Entries taken from a collection
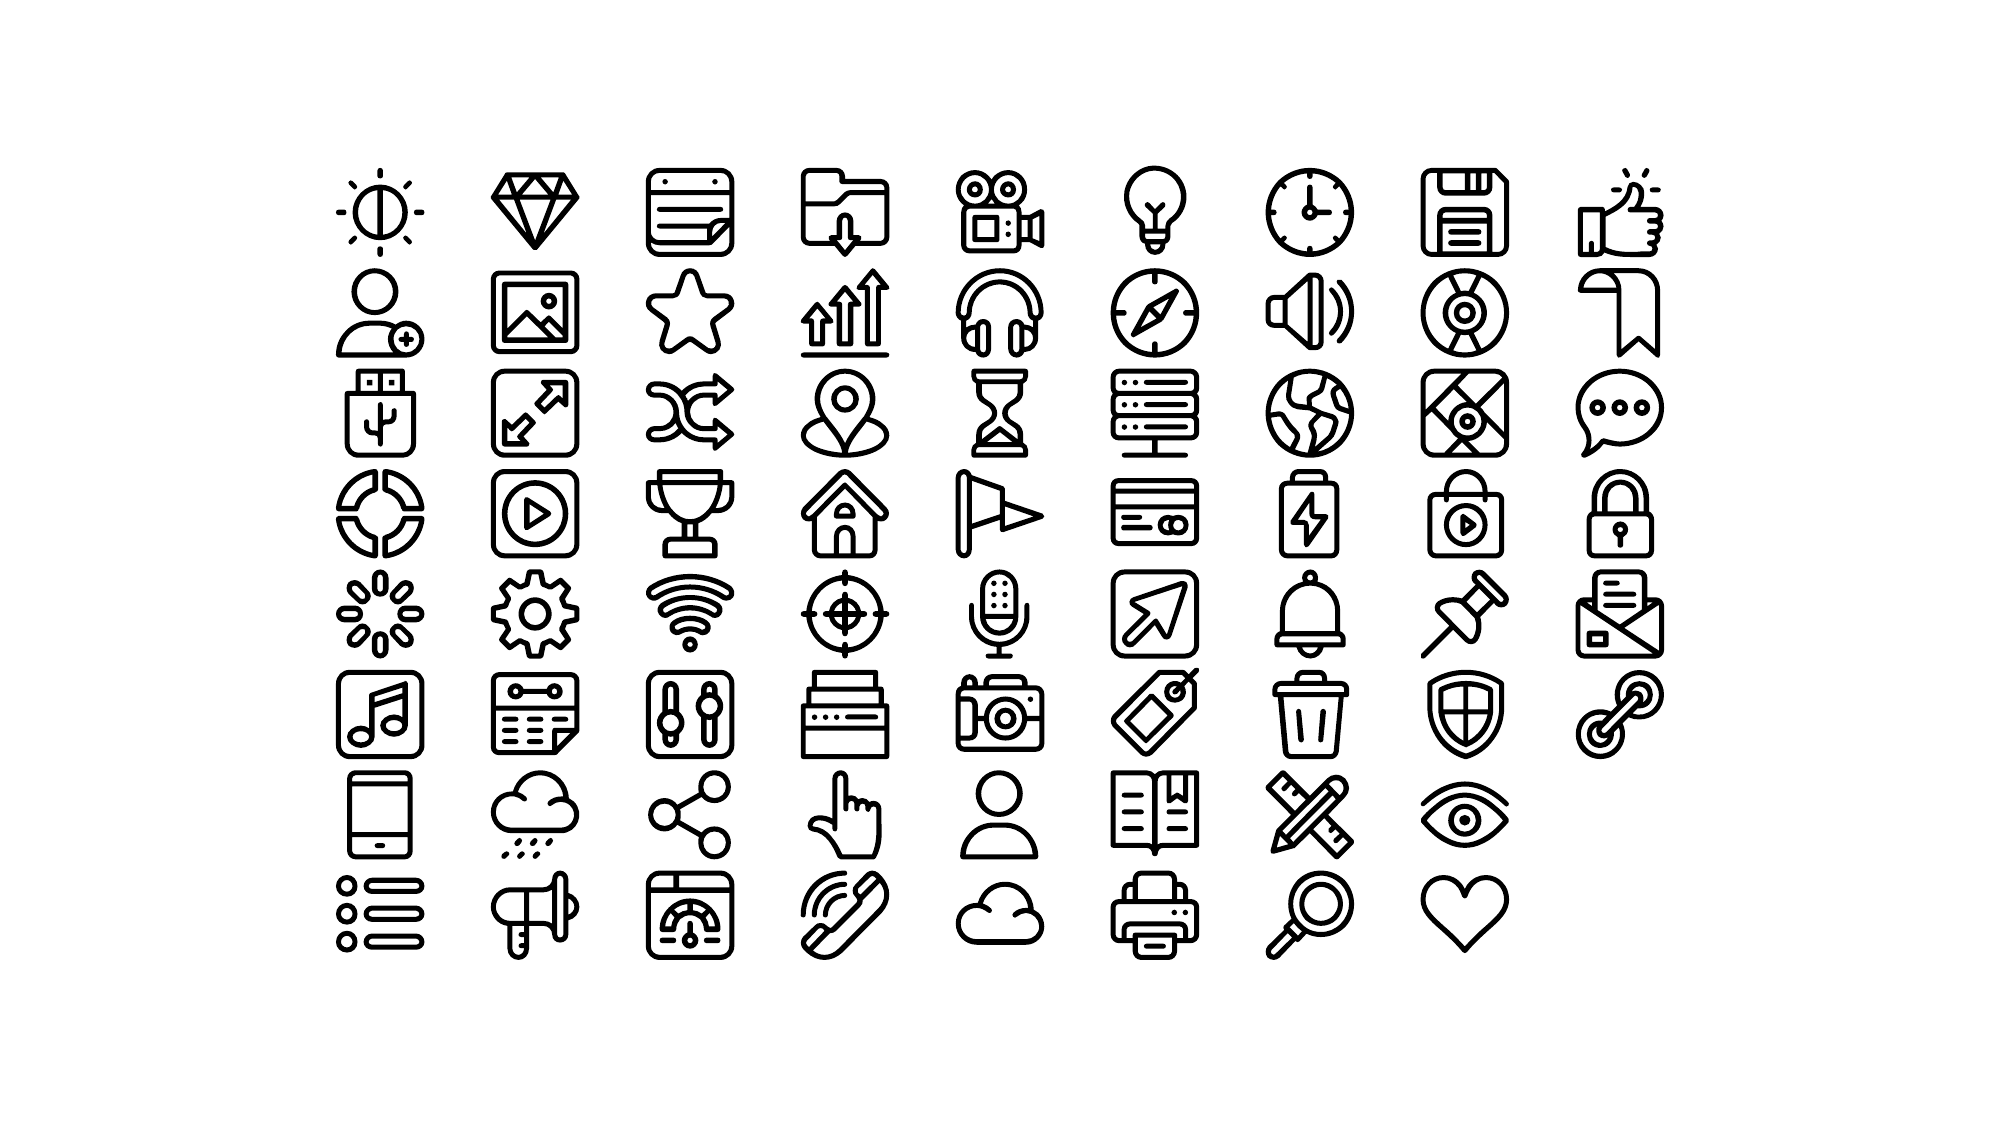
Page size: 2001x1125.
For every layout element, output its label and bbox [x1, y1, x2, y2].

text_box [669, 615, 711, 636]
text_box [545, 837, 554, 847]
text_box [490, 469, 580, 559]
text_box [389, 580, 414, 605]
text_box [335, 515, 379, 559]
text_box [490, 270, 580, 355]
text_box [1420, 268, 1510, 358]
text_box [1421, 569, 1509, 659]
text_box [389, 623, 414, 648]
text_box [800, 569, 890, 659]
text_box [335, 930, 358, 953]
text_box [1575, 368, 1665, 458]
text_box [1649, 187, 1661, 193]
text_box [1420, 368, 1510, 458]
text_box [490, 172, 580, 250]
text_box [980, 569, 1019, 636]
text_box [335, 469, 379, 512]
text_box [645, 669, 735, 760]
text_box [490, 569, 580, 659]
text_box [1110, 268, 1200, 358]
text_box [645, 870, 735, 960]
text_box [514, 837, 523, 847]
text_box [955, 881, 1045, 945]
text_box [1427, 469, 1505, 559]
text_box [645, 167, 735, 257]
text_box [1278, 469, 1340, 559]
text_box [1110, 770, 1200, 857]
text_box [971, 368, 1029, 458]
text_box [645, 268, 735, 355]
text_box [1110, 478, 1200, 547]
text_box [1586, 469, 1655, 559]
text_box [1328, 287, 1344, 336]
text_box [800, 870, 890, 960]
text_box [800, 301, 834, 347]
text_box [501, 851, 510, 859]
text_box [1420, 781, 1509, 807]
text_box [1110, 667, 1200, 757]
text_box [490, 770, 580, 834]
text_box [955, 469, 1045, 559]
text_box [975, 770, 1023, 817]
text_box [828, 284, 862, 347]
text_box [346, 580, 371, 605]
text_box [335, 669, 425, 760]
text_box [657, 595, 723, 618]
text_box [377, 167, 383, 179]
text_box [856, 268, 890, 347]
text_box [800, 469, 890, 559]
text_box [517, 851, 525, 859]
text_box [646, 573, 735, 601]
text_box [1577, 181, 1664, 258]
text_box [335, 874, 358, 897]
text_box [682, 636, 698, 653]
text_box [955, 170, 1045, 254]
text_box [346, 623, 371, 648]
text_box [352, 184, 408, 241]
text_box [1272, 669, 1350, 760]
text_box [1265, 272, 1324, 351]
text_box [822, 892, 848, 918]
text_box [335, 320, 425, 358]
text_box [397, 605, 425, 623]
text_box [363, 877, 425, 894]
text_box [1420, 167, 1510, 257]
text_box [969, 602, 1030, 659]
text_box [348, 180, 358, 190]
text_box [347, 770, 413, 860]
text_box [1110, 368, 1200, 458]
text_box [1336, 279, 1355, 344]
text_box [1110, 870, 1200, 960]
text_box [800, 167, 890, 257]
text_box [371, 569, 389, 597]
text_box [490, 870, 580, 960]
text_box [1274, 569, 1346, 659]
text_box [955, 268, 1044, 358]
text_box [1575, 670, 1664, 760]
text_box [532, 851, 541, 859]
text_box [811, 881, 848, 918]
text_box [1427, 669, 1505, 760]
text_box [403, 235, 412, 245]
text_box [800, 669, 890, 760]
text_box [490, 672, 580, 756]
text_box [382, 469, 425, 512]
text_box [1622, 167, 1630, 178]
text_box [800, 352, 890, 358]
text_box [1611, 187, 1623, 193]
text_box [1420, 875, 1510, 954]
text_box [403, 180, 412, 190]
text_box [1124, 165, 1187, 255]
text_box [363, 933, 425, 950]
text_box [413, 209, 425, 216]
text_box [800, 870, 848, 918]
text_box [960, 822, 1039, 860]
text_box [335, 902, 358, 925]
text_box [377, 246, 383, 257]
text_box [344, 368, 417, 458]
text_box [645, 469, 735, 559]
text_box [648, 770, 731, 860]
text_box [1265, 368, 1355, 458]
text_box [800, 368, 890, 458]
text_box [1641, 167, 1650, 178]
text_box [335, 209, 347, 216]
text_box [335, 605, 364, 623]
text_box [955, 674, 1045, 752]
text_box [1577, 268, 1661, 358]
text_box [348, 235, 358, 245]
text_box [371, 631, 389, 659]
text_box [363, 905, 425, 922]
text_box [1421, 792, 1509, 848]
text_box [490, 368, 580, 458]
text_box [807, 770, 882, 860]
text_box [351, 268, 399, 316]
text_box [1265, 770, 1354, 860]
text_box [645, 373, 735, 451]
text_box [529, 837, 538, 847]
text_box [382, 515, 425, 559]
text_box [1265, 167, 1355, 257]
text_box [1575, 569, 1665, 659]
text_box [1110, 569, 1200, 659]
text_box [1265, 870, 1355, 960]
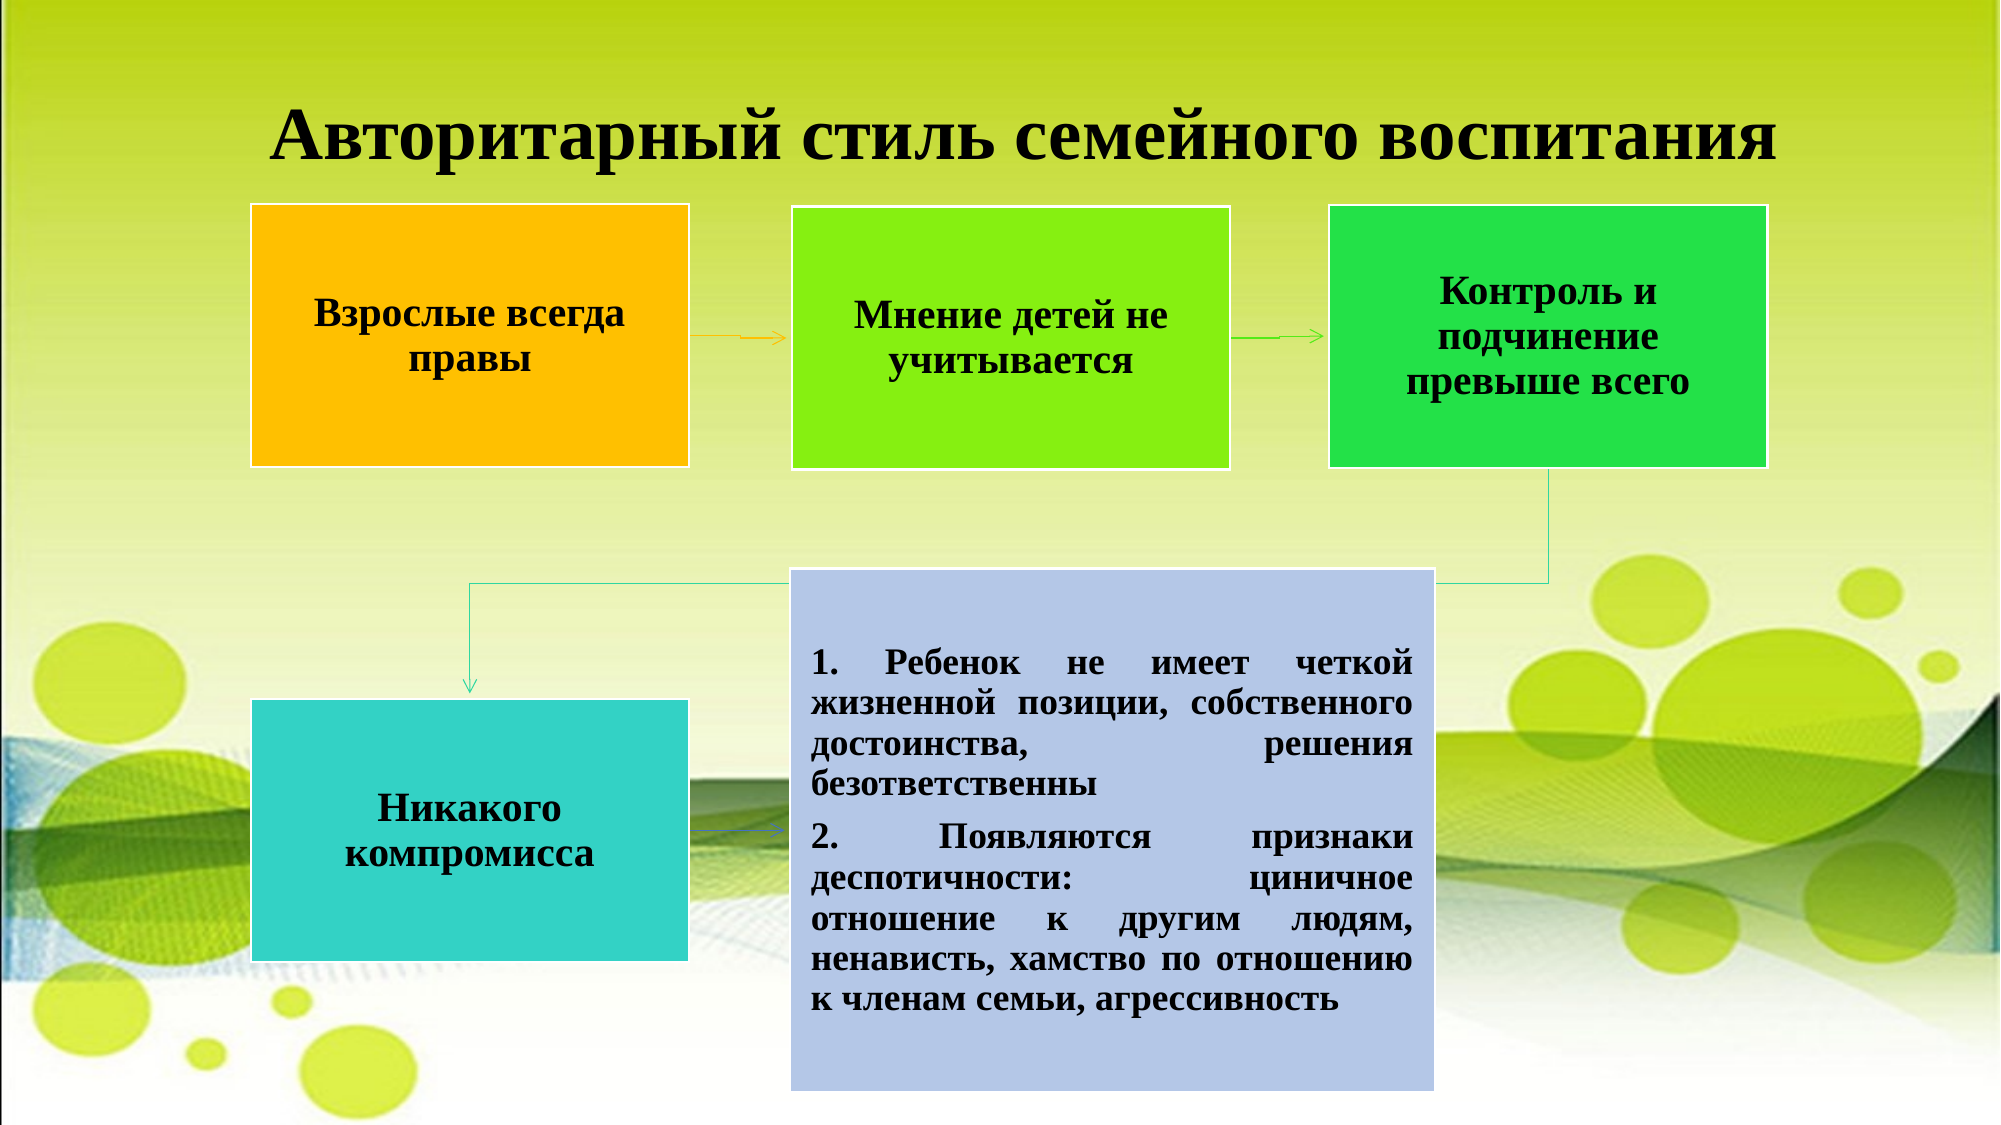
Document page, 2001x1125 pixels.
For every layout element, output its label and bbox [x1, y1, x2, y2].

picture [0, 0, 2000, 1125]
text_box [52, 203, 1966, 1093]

• [Work task]:
For this exercise, reproduce exactly each line from the one containing "Document page, 2001x1125 pixels." through the last line of the data, and no others.

• [Solution for this exercise]:
Document page, 2001x1125 pixels.
For every layout element, output its label and bbox [x1, y1, x2, y2].

picture [0, 0, 2000, 1125]
text_box [52, 203, 1966, 1093]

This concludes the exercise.